Ha-ha-ha-ha. I know, right? Like I have a life, outside of being your personal librarian. So let’s get to this. Got five hours? Here’s what you do: You download P. Djèlí Clark’s novelette “A Dead Djinn in Cairo,” (originally published at Tor.com), and his Locus, Nebula, and Hugo-nominated novella The Haunting of Tram Car 015, set in the same alternate fantasy Cairo.
And then when you land, you can pre-order the next book in the series, Clark’s debut novel A Master of Djinn, on sale from Tor.com on Tuesday.

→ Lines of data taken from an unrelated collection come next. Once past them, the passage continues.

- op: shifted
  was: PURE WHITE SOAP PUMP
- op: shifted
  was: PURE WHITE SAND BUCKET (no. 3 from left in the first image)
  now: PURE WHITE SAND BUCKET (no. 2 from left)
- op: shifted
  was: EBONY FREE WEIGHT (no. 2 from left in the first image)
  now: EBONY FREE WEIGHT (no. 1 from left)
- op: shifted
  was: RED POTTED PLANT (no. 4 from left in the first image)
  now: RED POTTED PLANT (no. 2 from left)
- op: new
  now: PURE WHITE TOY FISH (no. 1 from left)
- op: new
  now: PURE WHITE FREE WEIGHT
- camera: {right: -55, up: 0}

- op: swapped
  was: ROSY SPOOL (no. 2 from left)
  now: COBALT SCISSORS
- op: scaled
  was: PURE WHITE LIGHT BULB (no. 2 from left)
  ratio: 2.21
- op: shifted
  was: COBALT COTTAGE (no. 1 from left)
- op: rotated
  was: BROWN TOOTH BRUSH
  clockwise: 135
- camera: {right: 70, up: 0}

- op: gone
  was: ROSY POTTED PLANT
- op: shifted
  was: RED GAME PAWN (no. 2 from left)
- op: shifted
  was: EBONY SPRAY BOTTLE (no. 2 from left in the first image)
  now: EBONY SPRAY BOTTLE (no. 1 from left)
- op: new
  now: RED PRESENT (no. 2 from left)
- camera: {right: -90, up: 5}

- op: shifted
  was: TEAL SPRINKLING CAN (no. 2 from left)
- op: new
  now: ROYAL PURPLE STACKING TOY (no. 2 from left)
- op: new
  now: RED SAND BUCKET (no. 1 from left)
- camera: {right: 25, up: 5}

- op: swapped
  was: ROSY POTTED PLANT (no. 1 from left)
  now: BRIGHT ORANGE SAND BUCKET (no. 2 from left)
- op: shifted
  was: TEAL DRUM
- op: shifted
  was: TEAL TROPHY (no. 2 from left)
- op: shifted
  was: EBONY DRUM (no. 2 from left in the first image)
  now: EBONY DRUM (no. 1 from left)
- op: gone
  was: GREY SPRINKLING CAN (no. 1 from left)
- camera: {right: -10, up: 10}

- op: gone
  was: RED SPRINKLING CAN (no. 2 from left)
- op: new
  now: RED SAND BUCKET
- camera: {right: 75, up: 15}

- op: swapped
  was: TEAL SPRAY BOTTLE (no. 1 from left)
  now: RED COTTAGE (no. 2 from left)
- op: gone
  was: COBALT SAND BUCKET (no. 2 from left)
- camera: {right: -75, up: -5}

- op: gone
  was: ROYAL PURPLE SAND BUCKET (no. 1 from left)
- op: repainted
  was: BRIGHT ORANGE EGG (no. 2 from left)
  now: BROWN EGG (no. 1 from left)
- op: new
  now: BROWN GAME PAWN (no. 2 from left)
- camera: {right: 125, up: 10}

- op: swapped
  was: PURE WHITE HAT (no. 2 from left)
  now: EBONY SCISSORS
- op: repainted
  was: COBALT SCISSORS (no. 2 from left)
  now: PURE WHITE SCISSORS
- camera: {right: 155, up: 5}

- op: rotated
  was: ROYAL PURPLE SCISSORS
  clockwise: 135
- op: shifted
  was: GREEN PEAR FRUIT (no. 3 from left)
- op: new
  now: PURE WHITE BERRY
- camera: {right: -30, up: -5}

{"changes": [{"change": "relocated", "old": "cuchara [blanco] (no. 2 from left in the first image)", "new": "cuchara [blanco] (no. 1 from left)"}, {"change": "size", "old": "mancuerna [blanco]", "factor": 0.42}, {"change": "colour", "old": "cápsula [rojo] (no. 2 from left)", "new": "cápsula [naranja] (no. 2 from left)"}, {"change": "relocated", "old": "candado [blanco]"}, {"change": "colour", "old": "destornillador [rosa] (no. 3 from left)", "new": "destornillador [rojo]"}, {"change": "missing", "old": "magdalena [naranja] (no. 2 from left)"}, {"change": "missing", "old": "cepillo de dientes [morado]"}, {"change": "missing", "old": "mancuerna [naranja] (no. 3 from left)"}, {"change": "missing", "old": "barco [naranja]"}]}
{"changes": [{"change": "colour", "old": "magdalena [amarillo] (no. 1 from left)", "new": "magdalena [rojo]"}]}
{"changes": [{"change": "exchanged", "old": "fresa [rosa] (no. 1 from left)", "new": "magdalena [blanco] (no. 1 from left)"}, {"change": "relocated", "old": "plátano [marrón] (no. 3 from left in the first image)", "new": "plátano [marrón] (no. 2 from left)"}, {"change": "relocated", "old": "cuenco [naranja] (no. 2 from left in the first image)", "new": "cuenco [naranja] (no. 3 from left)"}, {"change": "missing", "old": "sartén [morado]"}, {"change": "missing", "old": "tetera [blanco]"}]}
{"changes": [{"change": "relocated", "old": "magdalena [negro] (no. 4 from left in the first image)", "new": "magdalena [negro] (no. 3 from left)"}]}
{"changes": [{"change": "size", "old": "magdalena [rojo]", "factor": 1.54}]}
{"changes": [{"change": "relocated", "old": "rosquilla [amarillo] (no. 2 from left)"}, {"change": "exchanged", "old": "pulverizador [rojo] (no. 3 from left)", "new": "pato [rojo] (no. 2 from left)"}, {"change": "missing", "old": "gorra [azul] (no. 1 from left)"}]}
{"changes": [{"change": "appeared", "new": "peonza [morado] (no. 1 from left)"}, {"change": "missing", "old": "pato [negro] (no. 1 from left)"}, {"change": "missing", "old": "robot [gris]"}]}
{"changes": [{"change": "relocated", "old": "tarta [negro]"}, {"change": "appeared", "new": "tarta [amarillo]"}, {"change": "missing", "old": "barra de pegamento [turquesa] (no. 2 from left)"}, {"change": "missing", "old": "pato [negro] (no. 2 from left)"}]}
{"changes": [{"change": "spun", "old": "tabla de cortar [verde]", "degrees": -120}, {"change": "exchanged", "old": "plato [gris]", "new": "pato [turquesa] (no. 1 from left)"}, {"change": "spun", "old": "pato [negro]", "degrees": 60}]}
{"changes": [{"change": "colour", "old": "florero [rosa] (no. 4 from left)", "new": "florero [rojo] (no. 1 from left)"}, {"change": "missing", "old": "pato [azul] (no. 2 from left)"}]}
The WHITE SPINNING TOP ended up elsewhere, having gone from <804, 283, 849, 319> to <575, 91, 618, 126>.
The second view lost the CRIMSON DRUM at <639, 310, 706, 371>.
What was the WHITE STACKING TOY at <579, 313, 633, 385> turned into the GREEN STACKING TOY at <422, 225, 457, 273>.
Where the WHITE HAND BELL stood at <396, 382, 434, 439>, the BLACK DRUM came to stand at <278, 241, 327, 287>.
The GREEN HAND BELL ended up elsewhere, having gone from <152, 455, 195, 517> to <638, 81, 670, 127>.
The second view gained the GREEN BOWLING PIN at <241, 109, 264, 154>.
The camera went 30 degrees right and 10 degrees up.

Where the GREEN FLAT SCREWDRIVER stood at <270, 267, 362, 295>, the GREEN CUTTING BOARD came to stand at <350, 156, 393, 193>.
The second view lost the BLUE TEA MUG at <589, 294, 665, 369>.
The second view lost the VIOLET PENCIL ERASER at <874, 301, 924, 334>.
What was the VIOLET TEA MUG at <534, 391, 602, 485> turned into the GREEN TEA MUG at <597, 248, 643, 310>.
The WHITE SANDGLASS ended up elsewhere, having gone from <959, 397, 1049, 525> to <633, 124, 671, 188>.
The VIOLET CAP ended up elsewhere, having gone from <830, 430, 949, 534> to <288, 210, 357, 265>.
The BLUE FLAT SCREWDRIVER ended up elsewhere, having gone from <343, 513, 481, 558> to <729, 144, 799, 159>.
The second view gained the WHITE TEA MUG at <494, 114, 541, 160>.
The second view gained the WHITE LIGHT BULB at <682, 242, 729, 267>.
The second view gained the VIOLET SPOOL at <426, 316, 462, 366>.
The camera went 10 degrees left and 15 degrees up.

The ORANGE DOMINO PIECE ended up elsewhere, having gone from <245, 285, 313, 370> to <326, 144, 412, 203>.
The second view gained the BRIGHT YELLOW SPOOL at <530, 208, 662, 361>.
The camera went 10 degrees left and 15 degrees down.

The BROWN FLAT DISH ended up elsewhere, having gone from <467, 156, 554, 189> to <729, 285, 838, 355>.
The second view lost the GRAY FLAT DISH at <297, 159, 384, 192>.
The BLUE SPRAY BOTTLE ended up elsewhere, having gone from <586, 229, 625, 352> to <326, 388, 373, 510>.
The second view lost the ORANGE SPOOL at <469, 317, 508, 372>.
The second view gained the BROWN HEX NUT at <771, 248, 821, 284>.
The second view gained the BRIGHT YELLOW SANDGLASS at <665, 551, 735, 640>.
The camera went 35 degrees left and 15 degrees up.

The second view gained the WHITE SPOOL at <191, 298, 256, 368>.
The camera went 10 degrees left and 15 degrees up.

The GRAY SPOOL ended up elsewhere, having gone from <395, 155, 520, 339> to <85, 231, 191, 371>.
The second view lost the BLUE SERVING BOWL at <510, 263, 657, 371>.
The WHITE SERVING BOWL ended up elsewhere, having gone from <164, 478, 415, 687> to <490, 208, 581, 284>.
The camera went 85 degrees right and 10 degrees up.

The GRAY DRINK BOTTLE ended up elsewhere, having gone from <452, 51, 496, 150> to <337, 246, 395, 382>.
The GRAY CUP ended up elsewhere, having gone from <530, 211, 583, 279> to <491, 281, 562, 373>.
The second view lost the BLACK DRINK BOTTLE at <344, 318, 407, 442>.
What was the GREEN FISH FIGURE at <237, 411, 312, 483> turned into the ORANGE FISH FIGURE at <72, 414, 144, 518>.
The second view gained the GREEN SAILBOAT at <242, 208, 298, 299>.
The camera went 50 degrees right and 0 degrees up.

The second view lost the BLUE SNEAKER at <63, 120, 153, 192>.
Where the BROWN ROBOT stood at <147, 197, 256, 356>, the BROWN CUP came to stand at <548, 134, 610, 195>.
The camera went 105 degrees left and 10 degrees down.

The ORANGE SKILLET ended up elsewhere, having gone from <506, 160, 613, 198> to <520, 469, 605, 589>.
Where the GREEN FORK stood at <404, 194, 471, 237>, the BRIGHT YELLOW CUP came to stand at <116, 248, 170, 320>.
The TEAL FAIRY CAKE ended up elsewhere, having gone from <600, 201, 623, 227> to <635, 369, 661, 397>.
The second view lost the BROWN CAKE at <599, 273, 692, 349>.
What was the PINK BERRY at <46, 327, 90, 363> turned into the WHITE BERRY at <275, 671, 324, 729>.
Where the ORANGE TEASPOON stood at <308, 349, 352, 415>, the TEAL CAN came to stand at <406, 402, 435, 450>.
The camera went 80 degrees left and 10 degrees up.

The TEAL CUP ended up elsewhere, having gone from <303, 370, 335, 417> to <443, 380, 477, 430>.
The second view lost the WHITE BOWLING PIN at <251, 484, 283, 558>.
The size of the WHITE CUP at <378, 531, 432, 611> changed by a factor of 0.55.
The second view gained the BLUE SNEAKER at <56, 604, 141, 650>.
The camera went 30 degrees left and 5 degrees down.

Here’s the details.
Tim Pratt has been nominated for the Nebula, World Fantasy, Sturgeon, Stoker, and Mythopoeic Awards, and he won the Hugo Award for his short story “Impossible Dreams.” His latest — and most ambitious — work is the Axiomspace opera trilogy, which Tor.comcalled “a witty, heartfelt sci-fi romp.” The first volume, The Wrong Stars, was nominated for the Philip K. Dick Award; we covered the whole series back in 2019.
His latest is a collection of three previously unpublished novellas set in the Axiom universe, and they sound terrific. The Alien Stars and Other Novellas was originally funded by a successful Kickstarter campaign, but the end result was successful enough that Angry Robot picked it up for reissue in paperback. Locus calls the collection a “Compelling, fun, explosive work of space opera pulp. It’s delightful,” and Publishers Weekly said,
With these three exciting novellas, Pratt explores and expands the lively pulp world of his Axiom space opera trilogy… “The Augmented Stars” finds cyborg engineer Ashok captaining his own wormhole generator–equipped vessel. He and his crew contend with ancient alien artifacts from Axiom facilities and cosplaying space pirates… In the epistolary title story, alien Lantern risks her life to prevent her own treacherous people from destroying humanity and save the human woman she loves… each of these tales delivers the buoyant humor and adventure of the Axiomnovels.